Women Have Lower Risk Tolerance
In a Financial Times Survey, men were nearly twice as likely as women to agree that investment risk was required to achieve returns. STASH found that 90% of women and 75% of men considered themselves low or medium-risk investors. But interestingly, around 50% of both male and female investors in the same STASH survey invested in higher-risk investments.
A study of 4 million US Vanguard accounts found differences in asset allocation between genders are negligible, with women investing 63% in equities vs 65% for men.
Women Trade Less than Men
Trading frequency has been found to be the most powerful contributing factor to women’s outperformance. Men have been found to trade 35% more than women by Fidelity and 45% more by Barber and Odean. Women traded 49% less than men in the Hargreaves Lansdown study, with Vanguard confirming women trade 50% less. STASH also found women were more likely to be buy-and-hold investors, trading less than men. Furthermore, during two separate days of dramatic stock market losses and extreme volatility in 2018, male investors were 76% and 87% more likely to sell than women.

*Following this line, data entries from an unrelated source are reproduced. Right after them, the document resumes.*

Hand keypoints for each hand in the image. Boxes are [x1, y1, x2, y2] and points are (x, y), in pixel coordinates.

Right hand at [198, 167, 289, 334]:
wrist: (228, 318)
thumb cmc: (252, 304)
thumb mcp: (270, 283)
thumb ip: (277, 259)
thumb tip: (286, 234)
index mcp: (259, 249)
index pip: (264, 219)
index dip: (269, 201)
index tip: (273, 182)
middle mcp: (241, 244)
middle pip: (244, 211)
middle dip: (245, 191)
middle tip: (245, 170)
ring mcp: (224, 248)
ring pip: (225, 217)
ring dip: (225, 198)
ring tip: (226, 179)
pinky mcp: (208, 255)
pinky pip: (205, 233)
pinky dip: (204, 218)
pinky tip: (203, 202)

Women Choose Less Speculative Investments
Hargreaves Lansdown found women made fewer speculative investments and, as a result, were 50% less likely to lose 30% or more of their portfolio. Vanguard documented that women were more likely to have diversified and balanced investment allocations. Vanguard also found that, although gender differences in overall asset allocation were likely to be minimal, women were more likely to buy and hold balanced funds, while men were more likely to trade individual stocks.
Good News for Couples
The STASH study found that investing accounts with two-investor access performed best of all. The Hargreaves Lansdown study similarly found that accounts performed even better than women when two investors had access.

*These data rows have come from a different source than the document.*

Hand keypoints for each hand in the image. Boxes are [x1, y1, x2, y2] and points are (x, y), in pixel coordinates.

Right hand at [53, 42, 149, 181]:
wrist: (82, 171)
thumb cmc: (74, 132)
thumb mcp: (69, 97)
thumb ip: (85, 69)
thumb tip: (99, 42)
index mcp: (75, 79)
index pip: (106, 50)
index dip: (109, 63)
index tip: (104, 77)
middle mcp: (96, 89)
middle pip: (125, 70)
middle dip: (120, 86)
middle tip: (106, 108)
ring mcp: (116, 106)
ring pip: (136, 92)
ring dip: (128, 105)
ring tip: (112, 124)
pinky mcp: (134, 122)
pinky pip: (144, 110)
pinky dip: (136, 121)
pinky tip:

Assuming the higher risk profile member of a couple is the main investor, the oversight of the lower risk individual may reduce the likelihood of speculative investments and paying excessive fees through over-trading. If the lower risk spouse is in charge of investing, the involvement of the higher risk spouse may encourage a lower allocation to cash.
We Need to Promote More Female Investors as Role Models
Financial literacy information geared appropriately at women is about more than covering the “female only” issues. It’s about providing female role models, so the leap to investor does not seem so impossible. Many female readers will have experienced the powerful boost in confidence brought about by a positive female role model in their desired career. Many women need a little encouragement to see they can be capable, often above-average, investors.

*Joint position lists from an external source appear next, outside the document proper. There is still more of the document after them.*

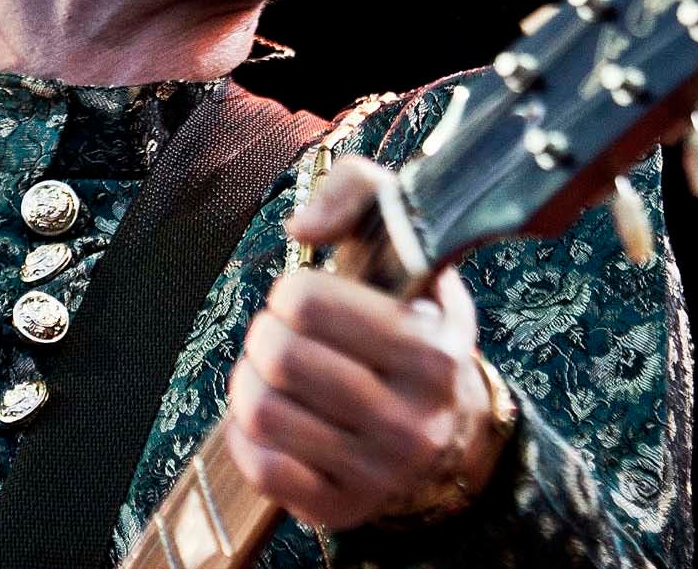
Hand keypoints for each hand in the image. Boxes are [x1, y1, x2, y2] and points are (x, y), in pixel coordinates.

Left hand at [223, 155, 506, 529]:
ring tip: (273, 373)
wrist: (450, 423)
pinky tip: (273, 417)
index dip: (291, 292)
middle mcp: (414, 419)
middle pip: (278, 357)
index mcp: (431, 349)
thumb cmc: (408, 317)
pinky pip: (261, 468)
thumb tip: (301, 228)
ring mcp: (381, 472)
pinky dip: (247, 436)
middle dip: (265, 336)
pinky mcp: (344, 507)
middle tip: (282, 336)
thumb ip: (356, 190)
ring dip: (249, 382)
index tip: (305, 299)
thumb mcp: (404, 238)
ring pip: (261, 412)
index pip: (308, 303)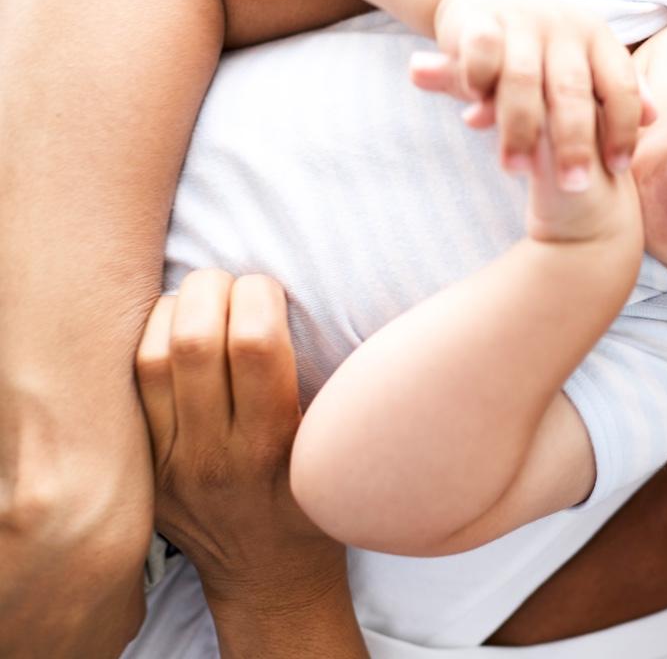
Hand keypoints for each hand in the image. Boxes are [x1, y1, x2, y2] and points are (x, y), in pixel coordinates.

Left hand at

Maike Currie is a financial journalist for the Financial Times and Investing Director at Fidelity International. She wrote an article about a recent book about the worlds’ best investors that featured 65 males and just 1 female. Maike claims it’s not that incredible female investing role models don’t exist, but that they are largely ignored in favor of their male counterparts.
Dare to #InvestLikeAGirl
More female finance professionals and role models are needed to move the perception of investing away from a man’s sport. The readers of this blog, and our colleagues, are intelligent, educated high-income earners. We need to learn to invest and have the confidence to do so to actually turn those high salaries into wealth. Women that dare to invest often perform better than men.
Of course, people are not this binary. We all have different risk tolerance and confidence levels. Regardless of your gender, I think investors can learn from the research into women investors and the factors associated with improved investment performance.
- Have a sensible, diversified asset allocation
- Be a buy and hold investor; minimize trading (and trading fees)
- Beware of speculative investing
- Involve your partner in your investment decisions. Utilize both your strengths to protect your returns from each of your weaknesses.